▶ _REQUEST_:
Rewrite the entries below, changing every "pixels" to "px" and leaving all other wording intact.

▶ _RECORDS FOR THE EXERCISE_:

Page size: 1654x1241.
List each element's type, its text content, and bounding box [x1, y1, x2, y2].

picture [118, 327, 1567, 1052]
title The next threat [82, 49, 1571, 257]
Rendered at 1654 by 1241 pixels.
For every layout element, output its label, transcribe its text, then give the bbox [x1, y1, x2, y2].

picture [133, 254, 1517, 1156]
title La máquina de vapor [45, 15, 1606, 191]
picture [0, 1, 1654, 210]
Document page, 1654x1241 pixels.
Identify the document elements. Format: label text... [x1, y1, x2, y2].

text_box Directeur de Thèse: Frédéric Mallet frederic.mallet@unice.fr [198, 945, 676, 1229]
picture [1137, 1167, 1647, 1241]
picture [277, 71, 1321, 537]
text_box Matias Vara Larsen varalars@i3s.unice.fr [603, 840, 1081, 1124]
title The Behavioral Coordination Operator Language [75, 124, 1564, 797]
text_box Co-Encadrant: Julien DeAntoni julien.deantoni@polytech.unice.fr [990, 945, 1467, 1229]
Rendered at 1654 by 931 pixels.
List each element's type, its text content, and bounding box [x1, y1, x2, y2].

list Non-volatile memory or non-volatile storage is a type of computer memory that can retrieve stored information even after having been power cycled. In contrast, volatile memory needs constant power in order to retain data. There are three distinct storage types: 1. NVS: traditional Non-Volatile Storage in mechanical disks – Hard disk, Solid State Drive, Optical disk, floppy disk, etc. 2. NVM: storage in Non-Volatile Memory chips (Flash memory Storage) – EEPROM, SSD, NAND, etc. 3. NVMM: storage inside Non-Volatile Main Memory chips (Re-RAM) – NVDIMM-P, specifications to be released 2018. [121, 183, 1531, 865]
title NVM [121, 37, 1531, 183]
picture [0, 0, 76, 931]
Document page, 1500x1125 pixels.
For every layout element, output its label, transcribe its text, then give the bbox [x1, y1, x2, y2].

▶ _EXERCISE ANSWER_:
Page size: 1654x1241.
List each element's type, its text content, and bounding box [x1, y1, x2, y2].

picture [118, 327, 1567, 1052]
title The next threat [82, 49, 1571, 257]
Rendered at 1654 by 1241 px.
For every layout element, output its label, transcribe its text, then give the bbox [x1, y1, x2, y2].

picture [133, 254, 1517, 1156]
title La máquina de vapor [45, 15, 1606, 191]
picture [0, 1, 1654, 210]
Document page, 1654x1241 px.
Identify the document elements. Format: label text... [x1, y1, x2, y2].

text_box Directeur de Thèse: Frédéric Mallet frederic.mallet@unice.fr [198, 945, 676, 1229]
picture [1137, 1167, 1647, 1241]
picture [277, 71, 1321, 537]
text_box Matias Vara Larsen varalars@i3s.unice.fr [603, 840, 1081, 1124]
title The Behavioral Coordination Operator Language [75, 124, 1564, 797]
text_box Co-Encadrant: Julien DeAntoni julien.deantoni@polytech.unice.fr [990, 945, 1467, 1229]
Rendered at 1654 by 931 px.
List each element's type, its text content, and bounding box [x1, y1, x2, y2].

list Non-volatile memory or non-volatile storage is a type of computer memory that can retrieve stored information even after having been power cycled. In contrast, volatile memory needs constant power in order to retain data. There are three distinct storage types: 1. NVS: traditional Non-Volatile Storage in mechanical disks – Hard disk, Solid State Drive, Optical disk, floppy disk, etc. 2. NVM: storage in Non-Volatile Memory chips (Flash memory Storage) – EEPROM, SSD, NAND, etc. 3. NVMM: storage inside Non-Volatile Main Memory chips (Re-RAM) – NVDIMM-P, specifications to be released 2018. [121, 183, 1531, 865]
title NVM [121, 37, 1531, 183]
picture [0, 0, 76, 931]
Document page, 1500x1125 px.
For every layout element, output its label, transcribe its text, then give the bbox [x1, y1, x2, y2].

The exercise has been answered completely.